¿Con quién pasas la mayor parte del tiempo?
En la vida las personas llegan y se van. Siempre he pensado que la vida no es más que “bienvenidas y adioses”. Unas se quedan poco tiempo, otras un tanto más y así. Algunas es posible que se queden mucho tiempo, pero, al final todas se irán lo quieras o no, te guste o no.
Los “adioses” traen consigo su carga de nostalgia, unos quizás más que otros. En el fondo pienso que ese dulce dolor no es tanto por perder al otro u otra, sino por perder lo que se era con el otro. O, quizás, miedo a la soledad. Ese monstruo, tierno y a la vez cruel, al que todos temen.
En todo caso, nada puede existir peor en esta vida que perderse a sí mismo. Cuando algo así sucede quedas convertido en una especie de zombie, un cascarón vacío sin un alma que la habite. Perderse a sí mismo es perder todo propósito y sentido de vivir. De tal suerte que si a alguien debes cuidar con celo extremo es a ti mismo, que si a alguien debes consentir amorosamente es a ti mismo, que si a alguien debes conservar y valorar es a ti mismo.

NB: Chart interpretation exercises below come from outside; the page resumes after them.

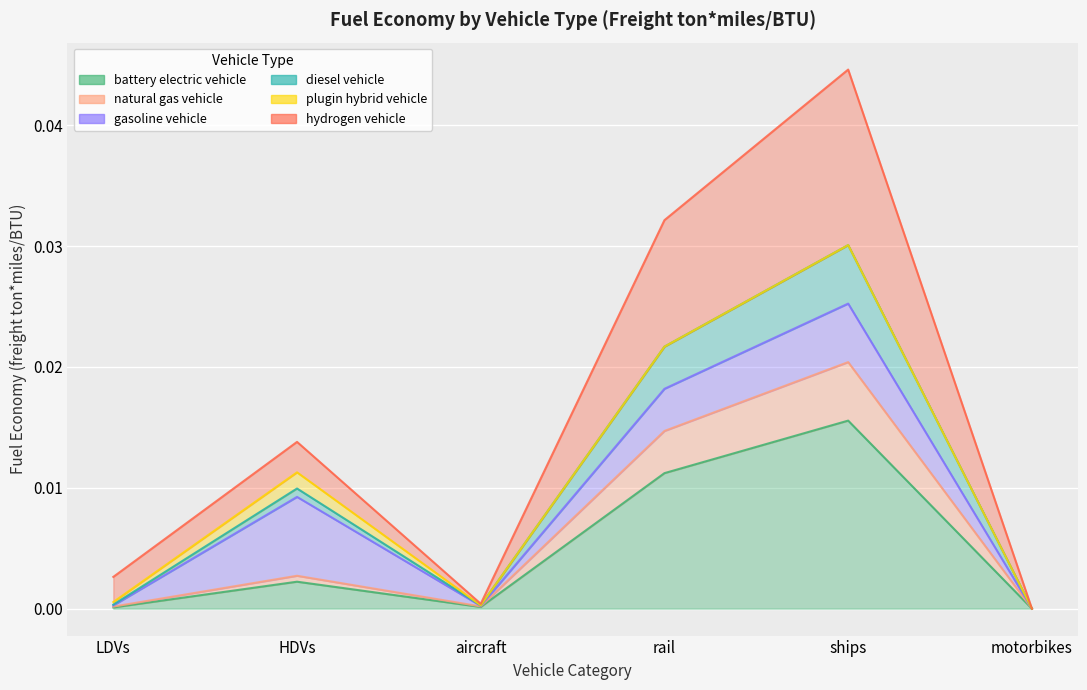

True or false: battery electric vehicle and diesel vehicle intersect in this chart.

False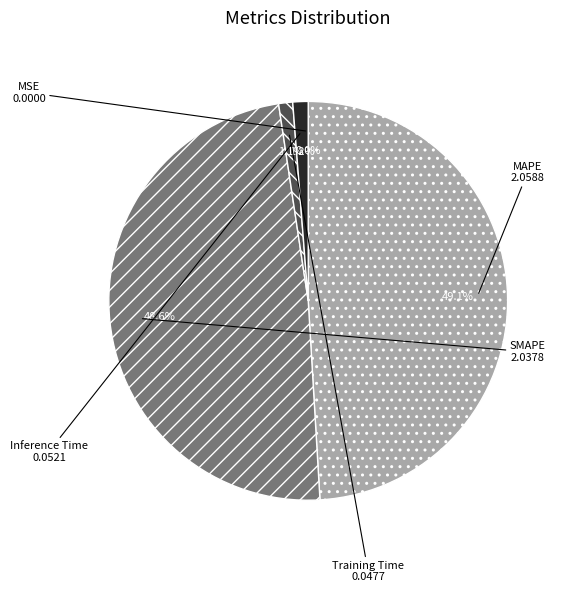

Between MAPE and Training Time, which is larger?

MAPE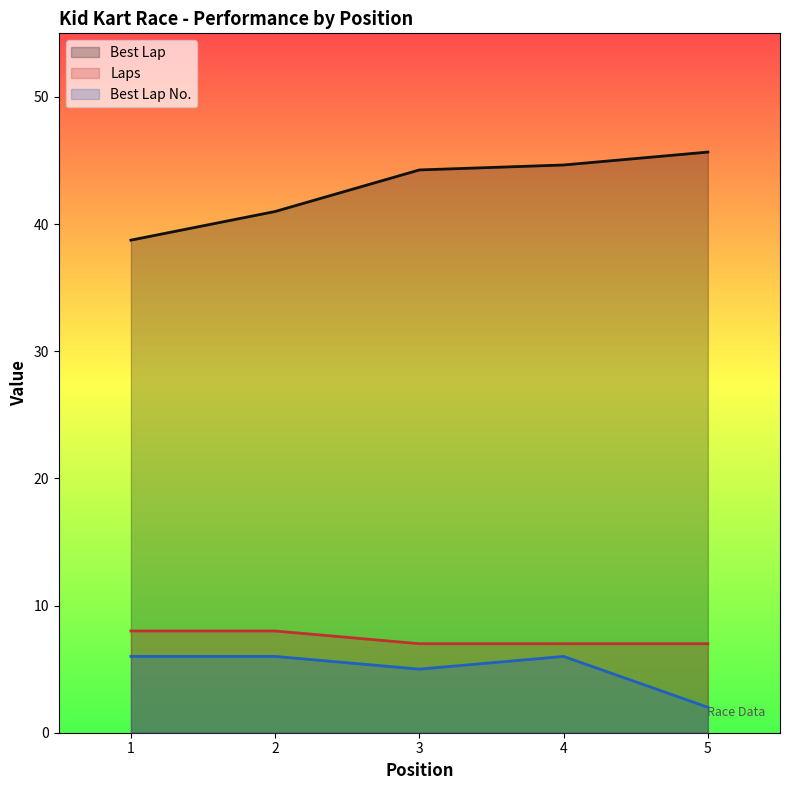

At which category does the chart reach its minimum across all series?

5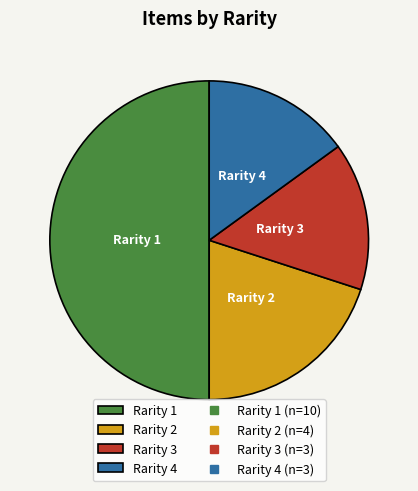

True or false: Rarity 4 accounts for 21% of the total.

False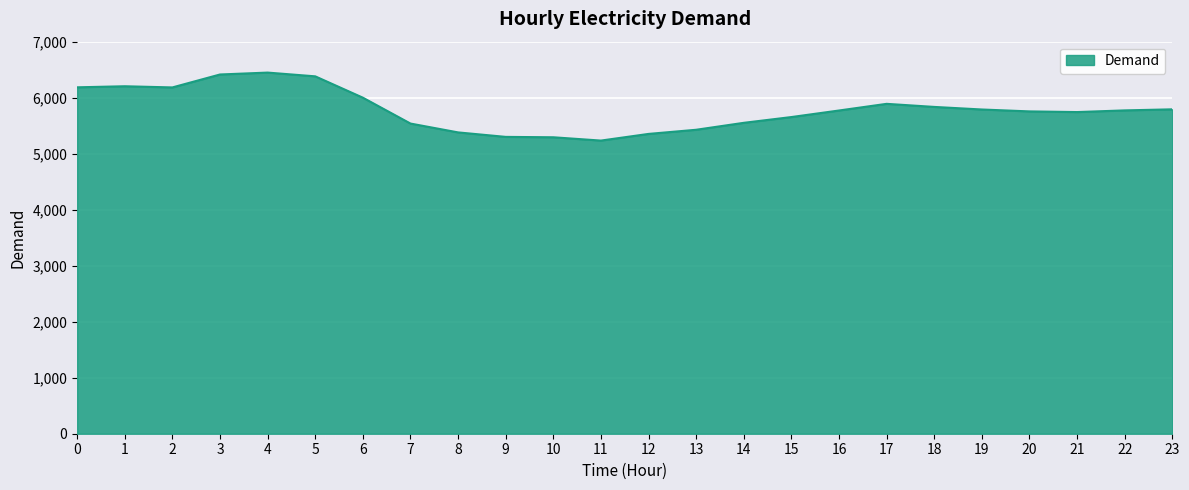

What is the difference between the values at 8 and 22?

393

La soledad, así vista no tiene porque intimidar, por el contrario, es una oportunidad para conocerte mejor, para conquistar tu propio corazón, para hacerte fuerte y para crecer en todos los sentidos posibles. Al final nadie puede estar contigo o dentro de ti, nadie puede habitarte, ni colonizarte por completo, más allá de lo que los sentidos permiten. Una pareja no es más que “dos soledades que se acompañan”.
Así, querido lector o lectora, “pasar tiempo contigo mismo” es la mayor fortuna que pueda existir.